1. a kind of method of improvement Super304H austenite corrosion-resistant steel seam organizations and performance, it is characterised in that including：

The chemical composition of deposited metal, microscopic structure are tested and analyzed to the welding wire deposited metal for choosing three kinds of heterogeneities With the structural transformation under the conditions of mechanical property and high-temperature and durable, the good welding wire of key property is selected, welded by the welding wire Super304H steel pipes have been connect, the microscopic structure and mechanical property of welding point has been analyzed, Super304H austenite corrosion-resistants have been obtained Steel weld seam ameliorative way：

Precipitated phase in as-welded deposited metal is Nb (C, N), the content of niobium element be determine niobium phase amount and size it is main because Plain content of niobium is that 0.28% deposited metal has optimal combination property.
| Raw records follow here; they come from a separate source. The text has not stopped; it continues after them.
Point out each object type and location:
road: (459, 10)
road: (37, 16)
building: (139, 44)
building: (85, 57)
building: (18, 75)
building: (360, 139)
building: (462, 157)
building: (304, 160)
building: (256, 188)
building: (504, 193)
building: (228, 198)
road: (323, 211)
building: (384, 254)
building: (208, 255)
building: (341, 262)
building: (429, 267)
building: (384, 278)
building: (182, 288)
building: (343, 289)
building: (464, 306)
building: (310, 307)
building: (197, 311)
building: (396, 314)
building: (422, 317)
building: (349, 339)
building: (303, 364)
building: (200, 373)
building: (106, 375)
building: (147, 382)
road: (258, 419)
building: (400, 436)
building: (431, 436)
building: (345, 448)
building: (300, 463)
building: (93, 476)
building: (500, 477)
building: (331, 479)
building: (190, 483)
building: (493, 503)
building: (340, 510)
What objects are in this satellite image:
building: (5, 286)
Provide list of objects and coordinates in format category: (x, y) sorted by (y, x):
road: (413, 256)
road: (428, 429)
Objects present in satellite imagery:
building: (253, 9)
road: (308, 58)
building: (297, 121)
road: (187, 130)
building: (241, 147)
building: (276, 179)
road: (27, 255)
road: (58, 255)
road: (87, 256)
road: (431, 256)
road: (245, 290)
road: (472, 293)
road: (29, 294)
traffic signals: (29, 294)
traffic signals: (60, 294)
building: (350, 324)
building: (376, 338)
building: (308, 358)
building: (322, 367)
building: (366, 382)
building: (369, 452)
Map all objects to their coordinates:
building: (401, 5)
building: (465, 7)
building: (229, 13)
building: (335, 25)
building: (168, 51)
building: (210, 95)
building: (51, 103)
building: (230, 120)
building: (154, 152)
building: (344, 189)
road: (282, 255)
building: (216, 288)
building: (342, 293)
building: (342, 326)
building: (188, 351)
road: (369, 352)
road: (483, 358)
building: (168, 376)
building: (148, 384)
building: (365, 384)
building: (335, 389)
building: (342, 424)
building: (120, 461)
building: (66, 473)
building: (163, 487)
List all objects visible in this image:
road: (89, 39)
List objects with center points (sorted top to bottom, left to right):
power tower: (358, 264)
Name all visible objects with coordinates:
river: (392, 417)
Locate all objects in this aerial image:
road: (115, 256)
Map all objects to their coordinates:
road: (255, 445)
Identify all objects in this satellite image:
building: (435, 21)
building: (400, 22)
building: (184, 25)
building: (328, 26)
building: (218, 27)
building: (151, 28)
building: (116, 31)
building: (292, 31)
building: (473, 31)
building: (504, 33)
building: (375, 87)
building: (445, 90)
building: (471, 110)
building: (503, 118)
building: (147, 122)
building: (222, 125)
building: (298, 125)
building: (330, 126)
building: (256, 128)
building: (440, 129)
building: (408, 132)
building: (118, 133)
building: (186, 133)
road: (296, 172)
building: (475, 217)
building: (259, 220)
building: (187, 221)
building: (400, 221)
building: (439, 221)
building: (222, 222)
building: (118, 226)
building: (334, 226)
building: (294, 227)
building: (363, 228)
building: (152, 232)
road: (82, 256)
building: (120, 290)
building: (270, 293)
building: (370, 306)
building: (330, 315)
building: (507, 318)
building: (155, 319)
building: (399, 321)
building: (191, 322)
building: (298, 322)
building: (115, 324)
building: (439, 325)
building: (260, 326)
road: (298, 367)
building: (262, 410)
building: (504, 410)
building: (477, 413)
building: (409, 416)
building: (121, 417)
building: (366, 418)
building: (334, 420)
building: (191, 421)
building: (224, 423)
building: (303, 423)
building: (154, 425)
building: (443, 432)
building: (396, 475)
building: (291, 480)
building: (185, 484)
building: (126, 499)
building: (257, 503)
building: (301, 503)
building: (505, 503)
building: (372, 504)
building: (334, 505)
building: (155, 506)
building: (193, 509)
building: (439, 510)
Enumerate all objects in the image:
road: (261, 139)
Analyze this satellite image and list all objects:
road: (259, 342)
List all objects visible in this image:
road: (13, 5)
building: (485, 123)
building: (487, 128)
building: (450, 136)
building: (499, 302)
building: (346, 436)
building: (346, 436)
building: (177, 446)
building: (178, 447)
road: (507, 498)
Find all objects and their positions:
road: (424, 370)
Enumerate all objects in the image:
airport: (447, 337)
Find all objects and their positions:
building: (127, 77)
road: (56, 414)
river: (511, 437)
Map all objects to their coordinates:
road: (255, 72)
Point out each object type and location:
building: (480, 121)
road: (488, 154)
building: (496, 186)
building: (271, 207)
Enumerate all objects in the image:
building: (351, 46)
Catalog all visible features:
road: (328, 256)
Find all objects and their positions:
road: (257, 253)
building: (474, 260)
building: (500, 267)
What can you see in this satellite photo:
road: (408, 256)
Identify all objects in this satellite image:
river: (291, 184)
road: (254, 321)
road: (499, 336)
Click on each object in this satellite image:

2. the method for improvement Super304H austenite corrosion-resistant steel seam organizations according to claim 1 and performance, its feature It is to specifically include：

The alloy design of weld metal：According to austenitic heat-resistance steel welding wire design experiences and the theoretical calculation of correlation, weld seam is designed The addition of middle Partial Elements be C 0.08~0.1%, Si 0.2~0.4%, Mn 3~3.5%, S≤0.003%, P≤ 0.003%, Cr 18~19%, Ni 15~17%, Mo 0.8~1%；Determine that nitrogen in weld seam, the addition of niobium element are respectively N 0.1~0.13%, Nb 0.55~0.7% or Nb 0.3% or so；The addition of copper is 3~4% in design weld seam；

Microscopic examination, niobium, the carbon content of the chemical composition, deposited metal of welding wire deposited metal are carried out to Nb (C, N) phase Influence, the analysis of the mechanical property of deposited metal, the wherein microscopic examination of deposited metal include solidification sub boundary and niobium phase, Solidification crystal boundary；The influence of niobium, carbon content to Nb (C, N) phase is calculated using thermodynamic argument and quantitative phase analysis two ways is entered OK；

Structural transformation of the deposited metal under high-temperature and durable stress：

The determination of high-temperature and durable parameter, the stress-rupture tester to deposited metal chooses 200MPa as permanent stress, investigates it Enduring quality at a temperature of 650 DEG C；

Microscopic examination after high-temperature and durable：Solidification sub boundary and niobium phase, the precipitation for solidifying crystal boundary, the second phase, wherein, it is described Second Phase Precipitation includes：M23C6 phases, NbCrN phases, α phases, and mutually separated out the analysis on corrosion proof influence；

Super304H Steel Welded Joints organization and performance are analyzed：

The welding of coupling；The chemical composition analysis of weld seam；The microscopic examination of welding point, the mechanical property of joint point Analysis, the microscopic examination of wherein welding point includes：Solidification sub boundary and niobium phase, migration crystal boundary, heat affected area, crystal boundary liquid Change；

Analysis obtains the ameliorative way of Super304H austenite corrosion-resistant steel seam organizations and performance based on more than, wherein using niobium Content is that 0.28% welding wire is welded to Super304H solid solution state steel pipes, when thermal weld stress control is in below 14kJ/cm When obtain the good welding point of shaping；To reduce the energy of bending solidification crystal boundary, can observe that crystal boundary occurs in subregion The migration crystal boundary of straightened, migration crystal boundary under the influence of multi-pass welding thermal cycle, solidifies crystal boundary through the center of solidification subgrain Actual migration distance is in 5~15 μ ms；The impact flexibility of weld seam is sufficiently close to its deposited metal.Heat affected area and molten Zygonema impact flexibility is higher.

3. a kind of Super304H austenite corrosion-resistants steel weld seam, it is characterised in that the mass percent of its content of niobium is 0.28%.